If you’re a huge fan of the beloved Knights of the Old Republic franchise and you’ve played it more times than you can remember, you might resent the idea that the world doesn’t need a KOTOR remake – it absolutely does need it.
Sure, Saber Interactive might be a bit slow in releasing its remake of the classic 2003 Bioware RPG (which it announced back in 2021), but the company’s CCO Tim Willits has confirmed that “everything that we have talked about is still in development,” as he said in an X post on March 14.

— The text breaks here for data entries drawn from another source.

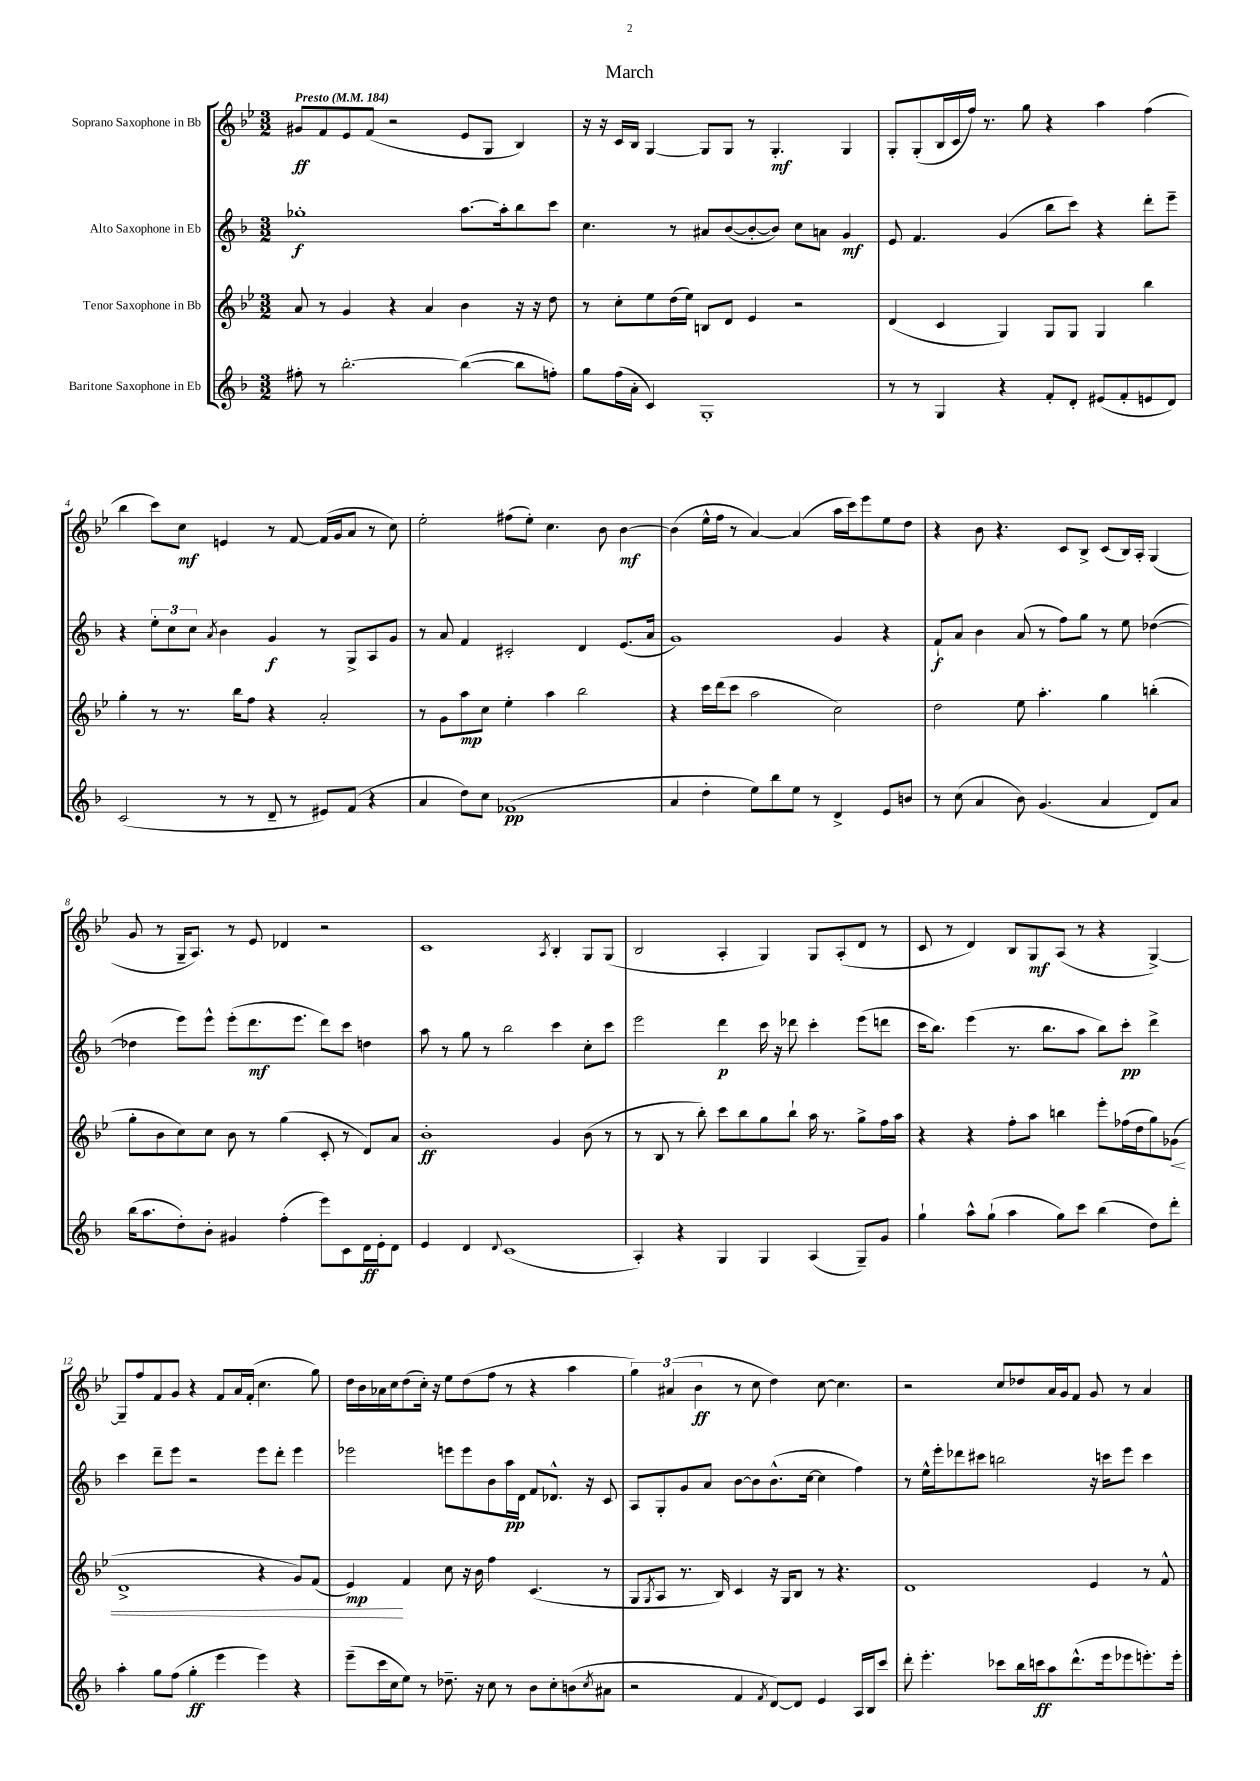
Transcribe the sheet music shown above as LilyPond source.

\header { title = "March" }
<<
\new StaffGroup <<
\new Staff = "s0" \with { instrumentName = "Soprano Saxophone in Bb" } {
    \clef treble \key bes \major \numericTimeSignature \time 3/2 \tempo "Presto" 4 = 184
    gis'8\ff f'8 ees'8 f'8( r2 ees'8 g8 bes4) |
    r16 r16 c'16 bes16 g4~ g8 g8 r8 g4.-.\mf g4 |
    g8-. g8-.( bes16 c'16 f''16) r8. g''8 r4 a''4 f''4( |
    bes''4 c'''8) c''8\mf e'4 r8 f'8~ f'16( g'16 a'8 r8 c''8) |
    ees''2-. fis''8( ees''8-.) c''4. bes'8 bes'4~\mf |
    bes'4( ees''16-^ f''16 r8 a'4~) a'4( a''16 c'''16) ees'''8 ees''8 d''8 |
    r4 bes'8 r4. c'8 bes8-> c'8( bes16) a16-. g4( |
    g'8 r8 g16-- a8.) r8 ees'8 des'4 r2 |
    c'1 \acciaccatura { a8 } bes4-. g8 g8( |
    bes2 a4-. g4) g8 a8-.( d'8 r8 |
    c'8 r8 d'4) bes8 g8\mf a8( r8 r4 g4~->) |
    g8-- f''8 f'8 g'8 r4 f'8 a'16 f'16-.( c''4. g''8) |
    d''16 bes'16 aes'16 c''16 d''8( c''16-.) r16 ees''8 d''8( f''8 r8 r4 a''4 |
    \tuplet 3/2 { g''4) ais'4( bes'4\ff } r8 c''8 d''4) c''8~ c''4. |
    r2 c''8 des''8 a'16 g'16 f'8 g'8 r8 a'4 \bar "|." |
}
\new Staff = "s1" \with { instrumentName = "Alto Saxophone in Eb" } {
    \clef treble \key f \major \numericTimeSignature \time 3/2
    ges''1-.\f a''8.~ a''16-. bes''8 c'''8 |
    c''4. r8 ais'8 bes'8~( bes'8~-. bes'8) c''8 a'8 g'4\mf |
    e'8 f'4. g'4( bes''8 c'''8) r4 d'''8-. e'''8-- |
    r4 \tuplet 3/2 { e''8-. c''8 c''8 } \acciaccatura { a'8 } bes'4 g'4\f r8 g8-> a8 g'8 |
    r8 a'8 f'4 cis'2-. d'4 e'8.( a'16 |
    g'1) g'4 r4 |
    f'8-!\f a'8 bes'4 a'8( r8 f''8) g''8 r8 e''8 des''4~( |
    des''4 e'''8) e'''8-^ e'''8-.( d'''8.\mf e'''8. d'''8) c'''8 d''4 |
    a''8 r8 g''8 r8 bes''2 c'''4 c''8-. c'''8 |
    e'''2 d'''4\p c'''16 r16 des'''8 c'''4-. e'''8( d'''8 |
    c'''16 bes''8.) e'''4( r8. bes''8. a''8 bes''8) c'''8-.\pp d'''4-> |
    c'''4 d'''8-- e'''8 r2 e'''8 d'''8-. e'''4 |
    ees'''2 e'''8 e'''8 bes'8 a''16\pp d'16 f'8 des'8.-^ r16 c'8 |
    a8 g8-. g'8 a'8 bes'8~ bes'8 bes'8.-^( c''16~ c''4 f''4) |
    r8 e''16-^ e'''16-. des'''8 cis'''8 b''2 r16 c'''16 e'''8 c'''4 \bar "|." |
}
\new Staff = "s2" \with { instrumentName = "Tenor Saxophone in Bb" } {
    \clef treble \key bes \major \numericTimeSignature \time 3/2
    a'8 r8 g'4 r4 a'4 bes'4 r16 r16 d''8 |
    r8 c''8-. ees''8 d''16( ees''16) b8 d'8 ees'4 r2 |
    d'4( c'4 g4) g8 g8 g4 bes''4 |
    g''4-. r8 r8. bes''16 f''8 r4 a'2-. |
    r8 g'8 a''8\mp c''8 ees''4-. a''4 bes''2 |
    r4 c'''16 d'''16( c'''8 a''2 c''2) |
    d''2 ees''8 a''4.-. g''4 b''4-.( |
    g''8-. bes'8 c''8) c''8 bes'8 r8 g''4( c'8-. r8 d'8) a'8 |
    bes'1-.\ff g'4 bes'8( r8 |
    r8 bes8 r8 bes''8-.) c'''8 bes''8 g''8 bes''8-! a''16 r8. g''8-> f''16 a''16 |
    r4 r4 f''8-. a''8 b''4 ees'''8-. fes''16( d''16 g''8) ges'8\<( |
    d'1-> r4 g'8) f'8( |
    ees'4\mp\!) f'4 c''8 r16 bes'16 f''4 c'4.( r8 |
    g8 \acciaccatura { g8 } a8 r8. bes16) c'4 r16 g16 bes8 r8 r4. |
    d'1 ees'4 r8 f'8-^ \bar "|." |
}
\new Staff = "s3" \with { instrumentName = "Baritone Saxophone in Eb" } {
    \clef treble \key f \major \numericTimeSignature \time 3/2
    fis''8-. r8 bes''2.~-. bes''4~( bes''8 f''8-.) |
    g''8 f''16( a'16-. c'4) g1-. |
    r8 r8 g4 r4 f'8-. d'8-. eis'8( f'8-. e'8 d'8) |
    c'2( r8 r8 d'8-- r8 eis'8) f'8( r4 |
    a'4 d''8) c''8 fes'1\pp( |
    a'4 d''4-. e''8) bes''8 e''8 r8 d'4-> e'8 b'8 |
    r8 c''8( a'4 bes'8) g'4.( a'4 d'8) a'8 |
    bes''16( a''8. d''8-.) bes'8-. gis'4 f''4-.( e'''8) c'8 d'16\ff e'16-. d'8 |
    e'4 d'4 \appoggiatura { d'8 } c'1( |
    a4-.) r4 g4 g4 a4( g8--) g'8 |
    g''4-! a''8-^ g''8-!( a''4 g''8) c'''8 bes''4( d''8) d'''8-. |
    a''4-. g''8 f''8( g''4-.\ff e'''4 e'''4) r4 |
    e'''8--( c'''16 c''16 e''8) r8 des''8.-- r16 c''8 r8 bes'8 c''8-. b'8( \acciaccatura { c''8 } ais'8 |
    r2 f'4 \acciaccatura { f'8 } d'8~) d'8 e'4 a16 bes16 c'''8 |
    d'''8-. e'''4.-. ces'''8 bes''16 c'''16\ff a''8 d'''8.-^( e'''16 ees'''8 e'''8.-.) e'''16-. \bar "|." |
}
>>
>>
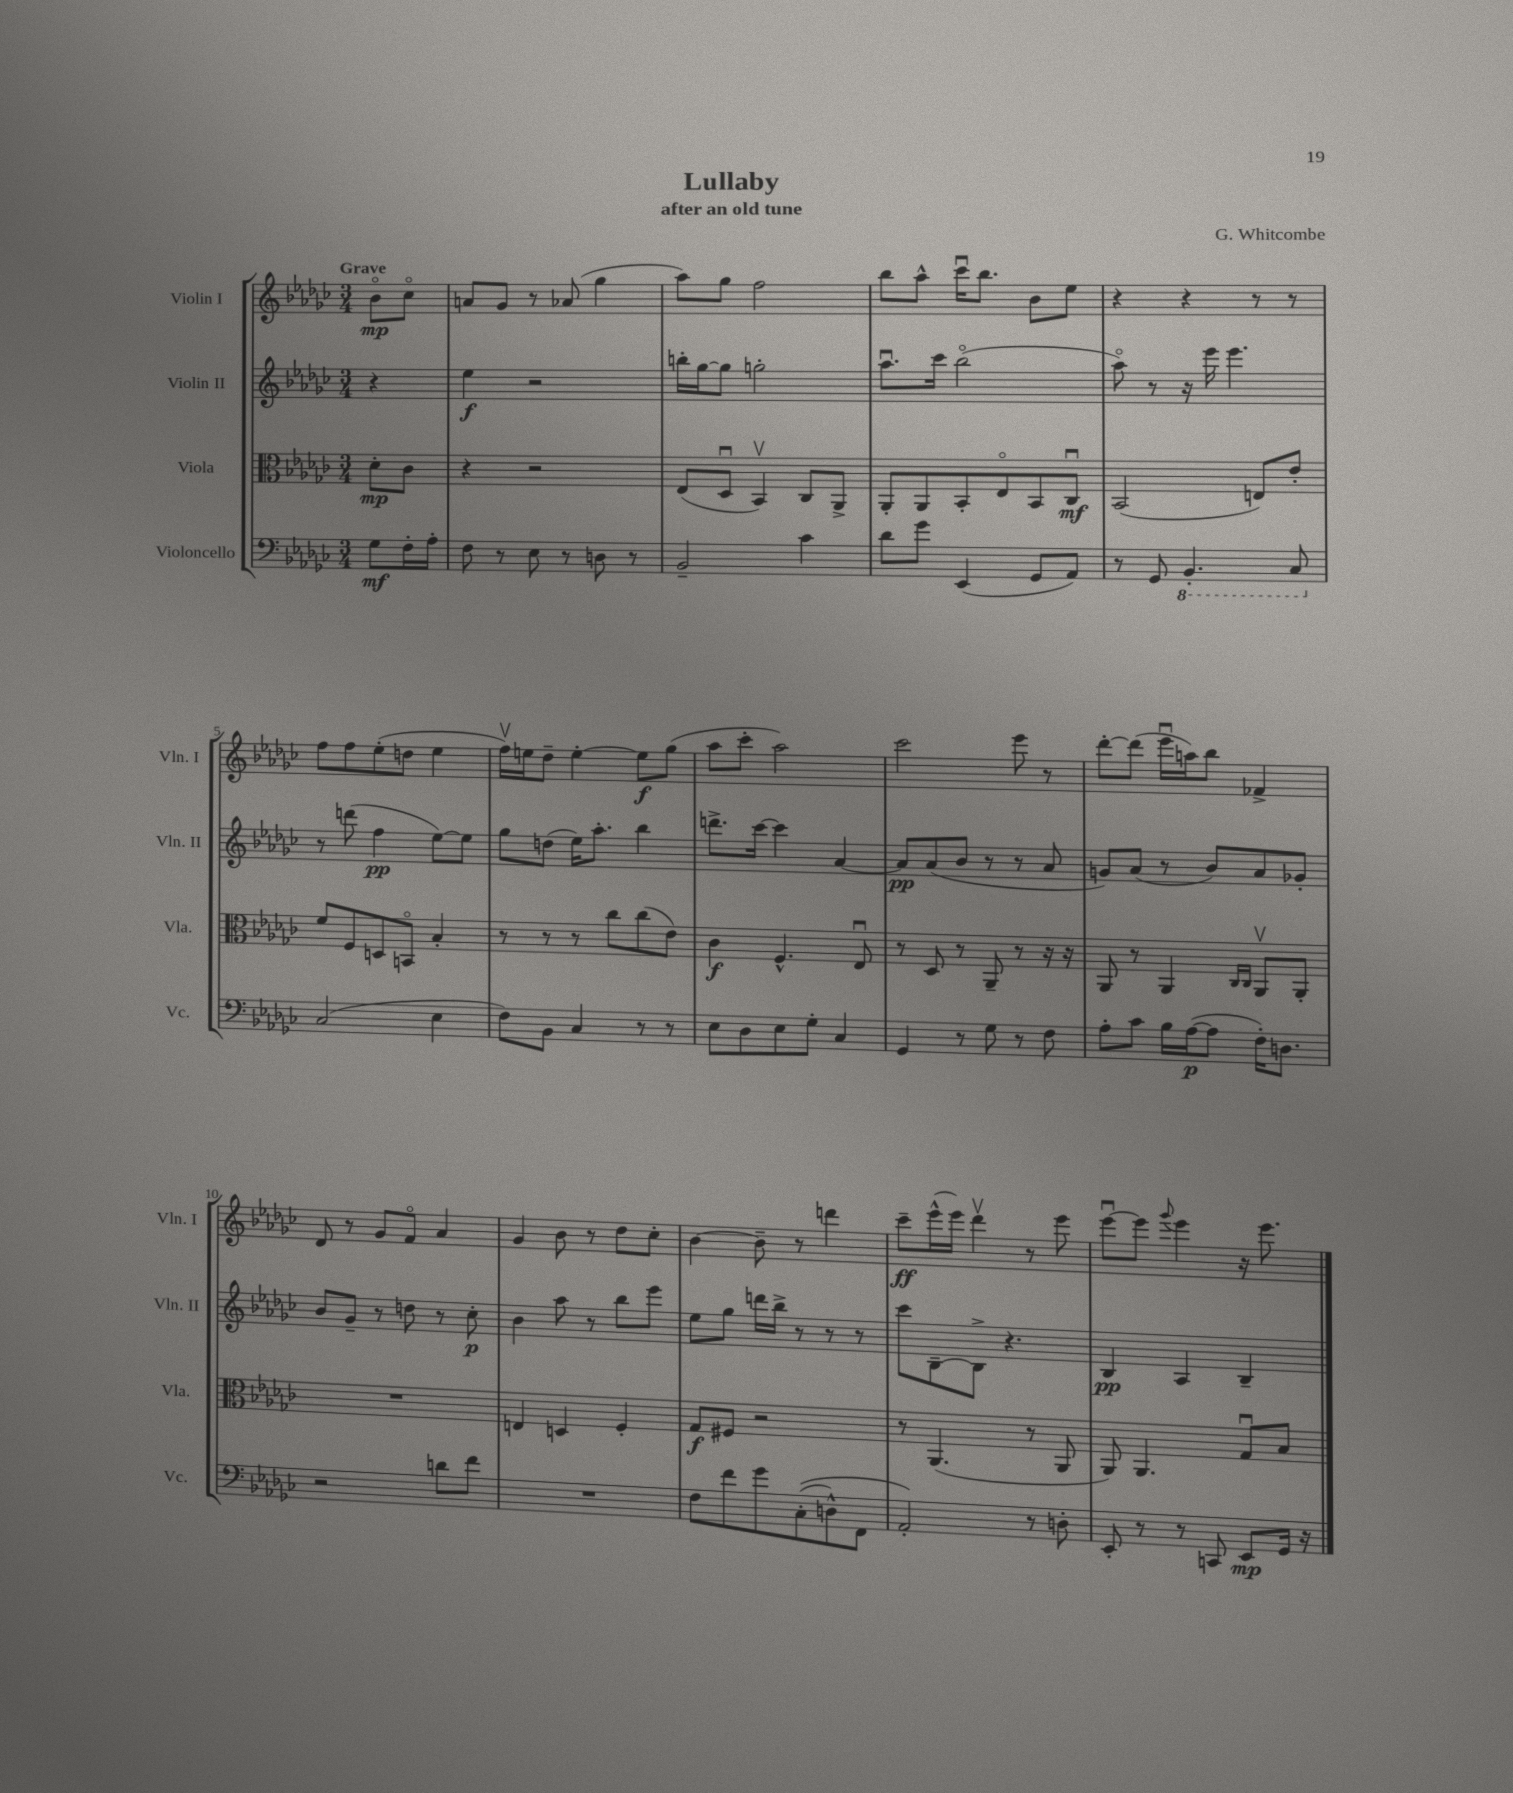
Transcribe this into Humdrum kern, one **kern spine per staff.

**kern	**kern	**kern	**kern
*staff4	*staff3	*staff2	*staff1
*clefF4	*clefC3	*clefG2	*clefG2
*k[b-e-a-d-g-c-]	*k[b-e-a-d-g-c-]	*k[b-e-a-d-g-c-]	*k[b-e-a-d-g-c-]
*M3/4	*M3/4	*M3/4	*M3/4
8G-	8d-'	4r	8b-o
16F'	8c-	.	8cc-o
16A-'	.	.	.
=	=	=	=
8F	4r	4ee-	8a
8r	.	.	8g-
8E-	2r	2r	8r
8r	.	.	(8a-
8D	.	.	4gg-
8r	.	.	.
=	=	=	=
2BB-~	(8E-	16bb'	8aa-)
.	.	[16gg-	.
.	8D-u	8gg-]	8gg-
.	4BB-v)	2gg'	2ff
4c-	8C-	.	.
.	8AA-^	.	.
=	=	=	=
8d-	8AA-'	8.aa-u	8bb-
8g-	8AA-	.	8aa-^^
.	.	16ccc-	.
(4EE-	8BB-'	(2bb-o	16ccc-u
.	.	.	8.bb-
.	8E-o	.	.
8GG-	8BB-	.	8b-
8AA-)	8C-u	.	8ee-
=	=	=	=
8r	(2BB-	8aa-o)	4r
8GG-	.	8r	.
4.BBB-'	.	16r	4r
.	.	16eee-	.
.	.	4.eee-	.
.	8E)	.	8r
8CC-	8e-'	.	8r
=	=	=	=
(2C-	8f	8r	8ff
.	8F	(8ddd	8ff
.	8D	4ff	(8ee-'
.	8BBo	.	8dd
4E-	4B-'	[8ee-)	4ee-
.	.	8ee-]	.
=	=	=	=
8F)	8r	8gg-	16ffv)
.	.	.	16ee
8BB-	8r	(8dd	8dd-~
4C-	8r	16ee-)	[4ee'
.	.	8.aa-'	.
.	8cc-	.	.
8r	(8cc-	4bb-	8ee]
8r	8e-)	.	(8gg-
=	=	=	=
8E-	4c-	8.ddd^	8aa-
8D-	.	.	8ccc-'
.	.	[16ccc-	.
8E-	4.F^^	4ccc-]	2aa-)
8G-'	.	.	.
4C-	.	[4a-	.
.	8E-u	.	.
=	=	=	=
4GG-	8r	8a-]	2ccc-
.	8D-	(8a-	.
8r	8r	8b-	.
8G-	8AA-~	8r	.
8r	8r	8r	8eee-
8F	16r	8a-	8r
.	16r	.	.
=	=	=	=
8A-'	8AA-	8g)	[8ddd-'
8c-	8r	(8a-	(8ddd-]
16B-	4AA-	8r	16eee-u
([16A-	.	.	16aa)
8A-]	.	8b-)	8bb-
.	16qqC-	.	.
.	16qqC-	.	.
16F')	8AA-v	8a-	4f-^
8.D	.	.	.
.	8AA-'	8g-'	.
=	=	=	=
2r	2.r	8b-	8d-
.	.	8g-~	8r
.	.	8r	8g-
.	.	8dd	8fo
8d	.	8r	4a-
8f	.	8cc-'	.
=	=	=	=
2.r	4E	4b-	4g-
.	4D	8aa-	8b-
.	.	8r	8r
.	4F'	8bb-	8dd-
.	.	8eee-	8cc-'
=	=	=	=
8F	8G-	8ee-	[4b-
8f	8F#	8gg-	.
8g-	2r	16ddd	8b-~]
.	.	16bb-^	.
&((8C-'	.	8r	8r
8D^^)	.	8r	4ddd
8FF	.	8r	.
=	=	=	=
2AA-'&)	8r	8ccc-	8ccc-~
.	(4.AA-	[8B-~	(16eee-^^
.	.	.	16eee-)
.	.	8B-^]	4ddd-v
.	.	4.r	.
8r	8r	.	8r
8D'	8AA-	.	8eee-
=	=	=	=
8EE-'	8AA-)	4B-	[8eee-u
8r	4.AA-	.	8eee-]
.	.	.	8qqggg-
8r	.	4A-	4eee-
8CC	.	.	.
8EE-	8G-u	4B-~	16r
.	.	.	8.eee-
16GG-	8B-	.	.
16r	.	.	.
==	==	==	==
*-	*-	*-	*-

Now let’s see why the gaming community hasn’t really moved beyond the need for a KOTOR remake and why these oddly pessimistic arguments about not needing it are so wrong.
‘There are plenty of Star Wars games to play’
True, there are lots of other Star Wars games out there (even the truly exciting one in the making that brings XCOM elements to it), but the ‘other fish in the sea’ isn’t a good enough argument to simply give up hope that there’ll be a KOTOR remake any time soon.
And while they’re all more-or-less fine and dandy, catering to players across many different genres and consoles, we do need a KOTOR remake, even if it’s for purely sentimental reasons. By the way, we’ve already been waiting for years for the new Mass Effect (first revealed back in 2020, before the KOTOR remake even), and it’s coming. So, we can wait.
‘We already have KOTOR’
Yes, there’s already the original version and, sure, we can play it. So… let’s just forsake a more modern version with better graphics, richer dialogues, and other improved areas? Many other classics have gotten their own remakes or remasters or they’re about to, in line with all the new technological advances.
Just think of the likes of Mass Effect, Assassin’s Creed, Baldur’s Gate, The Last of Us, Mafia, Grand Theft Auto, Half-Life, Tomb Raider – the list goes on. You can say that the issue here is actually in the semantics (as in ‘want’ versus ‘need’), but arguing that we don’t need a KOTOR remake and that a successor would be better is simply not viable.
There’s plenty to be done with the original and, after all, why not have both? Let’s remake the originals and then make a sequel – that way we all get what we want, nay, what we need. It would be worth the effort and the gaming community would appreciate it, even if it takes a few years.